Раздраженное фырканье ясно давало понять, как Эдан отнесся к этому доводу. Охотница пыталась открыть глаза, рассмотреть незнакомца, но веки не слушались, тело растекалось теплом и слабостью, голова предательски уплывала в сон.
— Почему я должен верить тебе? — на краю сознания откликался родной голос.
— Желай я вам зла, просто не пустил бы на порог, — снисходительно, как ребенку, разъяснял старик. Его вкрадчиво-плавная речь очаровывала, усыпляла не хуже кровь-травы. — Но я же открыл дверь, помог вам согреться, исцелил твою подругу…
— Я знаю. И благодарен тебе. Но все же пока посижу здесь…
— Тебе тоже нужен отдых.
Лая уговаривала себя вынырнуть из сна, отчаянно со жрецом соглашаясь, но сил, чтоб пошевелиться или издать хоть какой-то звук, не было.
— Я не оставлю нас беззащитными на твою милость, — меж тем говорил Эдан. — Не могу. Доверию к незнакомцам меня не учили.
— Даже к благодетелям?
— Особенно к благодетелям!
Казалось, жрец не знает, что на это ответить.
— Зря, — наконец раздался его укоризненный вздох. — И чем ты поможешь подруге, если свалишься от усталости?.. Я не причиню вреда. Да и что может дряхлый старик против темного мастера?
— Какие все сведущие в здешних краях! — без удивления, но с досадой бормотал Эдан. — На мне что, клеймо стоит?
— Хороший лекарь всегда почует такого, как ты. Измененного. Улучшенного…
Любимый еще шипел в ответ что-то недоброе, но Лая уже не разбирала, окончательно потерявшись в сонном мареве.
В следующий раз она проснулась уже в тишине, прижатая к нагретой горящим очагом стенке, с ощущением мужского тепла и сонного дыхания за спиной, да тяжести знакомой руки на боку.
Значит, жрец все-таки уговорил его?
Лая слабо улыбнулась, не открывая глаз, но тут же застыла, затылком почуяв настырный, изучающий, нехороший какой-то взгляд. Она чуть было не пропустила вдох, но вовремя опомнилась, задышала спокойно и ровно, старательно изображая сон и радуясь в душе, что Эдан так настойчиво учил ее, нерадивую, всегда прятать свое присутствие.

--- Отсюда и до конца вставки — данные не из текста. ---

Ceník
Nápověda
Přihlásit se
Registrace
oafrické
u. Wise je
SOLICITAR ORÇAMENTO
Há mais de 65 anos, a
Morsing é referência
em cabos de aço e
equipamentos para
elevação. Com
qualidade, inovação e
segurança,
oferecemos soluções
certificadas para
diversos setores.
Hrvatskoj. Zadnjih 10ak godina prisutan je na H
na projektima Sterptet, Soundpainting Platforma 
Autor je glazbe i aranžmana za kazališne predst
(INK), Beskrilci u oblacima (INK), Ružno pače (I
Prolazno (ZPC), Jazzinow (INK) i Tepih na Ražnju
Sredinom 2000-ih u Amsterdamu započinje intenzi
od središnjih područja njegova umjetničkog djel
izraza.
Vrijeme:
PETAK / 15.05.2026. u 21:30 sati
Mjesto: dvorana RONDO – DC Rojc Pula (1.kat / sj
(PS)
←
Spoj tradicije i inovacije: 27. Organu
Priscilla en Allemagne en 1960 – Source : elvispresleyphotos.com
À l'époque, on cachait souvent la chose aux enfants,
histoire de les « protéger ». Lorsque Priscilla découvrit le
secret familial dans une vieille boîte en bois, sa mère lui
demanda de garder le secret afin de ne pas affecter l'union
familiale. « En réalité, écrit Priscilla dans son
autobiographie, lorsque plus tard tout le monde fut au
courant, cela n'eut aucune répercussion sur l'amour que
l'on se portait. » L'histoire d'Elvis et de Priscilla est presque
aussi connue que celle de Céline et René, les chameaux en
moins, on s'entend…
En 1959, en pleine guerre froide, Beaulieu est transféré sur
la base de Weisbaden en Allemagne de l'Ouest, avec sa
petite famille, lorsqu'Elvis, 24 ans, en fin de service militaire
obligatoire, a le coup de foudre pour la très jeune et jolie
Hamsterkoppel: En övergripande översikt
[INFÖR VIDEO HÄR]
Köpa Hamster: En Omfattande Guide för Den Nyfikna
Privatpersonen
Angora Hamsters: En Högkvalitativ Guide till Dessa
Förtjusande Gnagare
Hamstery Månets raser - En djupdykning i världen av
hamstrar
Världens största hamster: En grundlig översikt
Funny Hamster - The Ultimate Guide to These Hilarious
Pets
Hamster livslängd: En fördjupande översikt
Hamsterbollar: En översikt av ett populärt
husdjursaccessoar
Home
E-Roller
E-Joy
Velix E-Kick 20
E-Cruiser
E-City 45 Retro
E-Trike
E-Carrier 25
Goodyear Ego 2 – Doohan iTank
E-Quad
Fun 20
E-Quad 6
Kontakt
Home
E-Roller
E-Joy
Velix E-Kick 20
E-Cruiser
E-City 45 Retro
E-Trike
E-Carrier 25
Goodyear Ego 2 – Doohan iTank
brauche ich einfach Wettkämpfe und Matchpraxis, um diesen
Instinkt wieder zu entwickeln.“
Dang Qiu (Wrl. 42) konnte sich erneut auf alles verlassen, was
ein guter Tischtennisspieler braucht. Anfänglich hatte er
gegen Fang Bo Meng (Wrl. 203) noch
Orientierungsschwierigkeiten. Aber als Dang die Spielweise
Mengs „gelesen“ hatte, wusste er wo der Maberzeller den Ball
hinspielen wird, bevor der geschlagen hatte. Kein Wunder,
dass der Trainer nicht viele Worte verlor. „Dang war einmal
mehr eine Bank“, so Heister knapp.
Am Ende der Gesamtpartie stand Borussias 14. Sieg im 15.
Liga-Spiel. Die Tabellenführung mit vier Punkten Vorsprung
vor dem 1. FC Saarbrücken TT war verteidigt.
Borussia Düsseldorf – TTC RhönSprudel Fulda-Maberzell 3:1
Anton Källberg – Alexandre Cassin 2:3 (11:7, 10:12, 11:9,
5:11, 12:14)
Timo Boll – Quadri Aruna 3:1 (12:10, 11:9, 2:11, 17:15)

— Огненная нить… — послышалось рядом тихое старческое бормотание. — Надо же! Горит? Горит… Вот так везение!.. — Слова жреца были путаны, неразборчивы, как у человека, от одиночества давно уже привыкшего говорить лишь с самим с собой. — А ты думал, не придешь ко мне?.. Я знал, что придешь… Вон каким стал! Не зря я столько сил потратил… А я, значит, дурак по-вашему? Нет, я прав был — не вы! Это вы дураками были… Старые, мертвые дурни… Хи-хи… Ну, побегал, мальчик, — и будет…
Охотница замерла, борясь со сном и вялостью, стараясь вникнуть в странное бормотание, а старик все повторял и повторял что-то про огненную нить и про неизвестных дурачков — теперь уж совсем бессмысленно. Потом и вовсе сбился на хриплое, некрасивое хихиканье, совсем не похожее на его прежнюю, плавную, убеждающую речь.
Боги! а вдруг нелюдимый их хозяин свихнулся здесь, в глуши? Или, может, это Лае в горячке чудится?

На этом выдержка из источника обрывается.